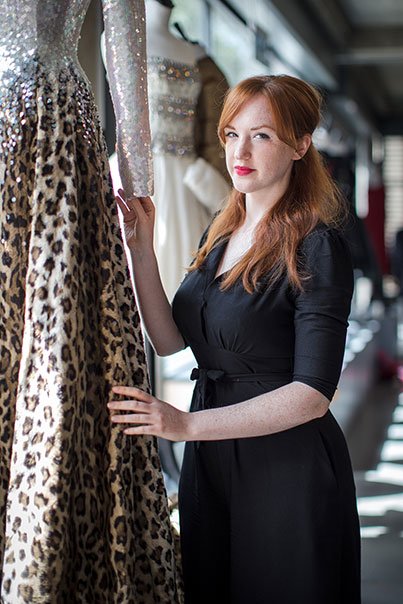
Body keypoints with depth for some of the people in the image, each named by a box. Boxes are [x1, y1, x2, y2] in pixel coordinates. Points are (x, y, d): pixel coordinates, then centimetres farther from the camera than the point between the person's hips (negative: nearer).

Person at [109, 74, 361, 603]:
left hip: (289, 467, -7)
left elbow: (313, 393, -22)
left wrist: (188, 425, -27)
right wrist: (142, 251, -7)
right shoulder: (221, 233, 7)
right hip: (210, 461, 7)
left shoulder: (317, 247, -16)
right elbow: (169, 340, 4)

*Try it*:
Rewrite the listing with each "wrist" swapped for "hand" and nothing else altered. Leave out the picture.

*Written solution*:
Body keypoints with depth for some of the people in the image, each named by a box. Boxes are [x1, y1, x2, y2] in pixel coordinates. Points are (x, y, d): pixel coordinates, then centimetres farther from the camera than the point between the person's hips (negative: nearer).

Person at [109, 74, 361, 603]:
left hip: (289, 467, -7)
left elbow: (313, 393, -22)
left hand: (188, 425, -27)
right hand: (142, 251, -7)
right shoulder: (221, 233, 7)
right hip: (210, 461, 7)
left shoulder: (317, 247, -16)
right elbow: (169, 340, 4)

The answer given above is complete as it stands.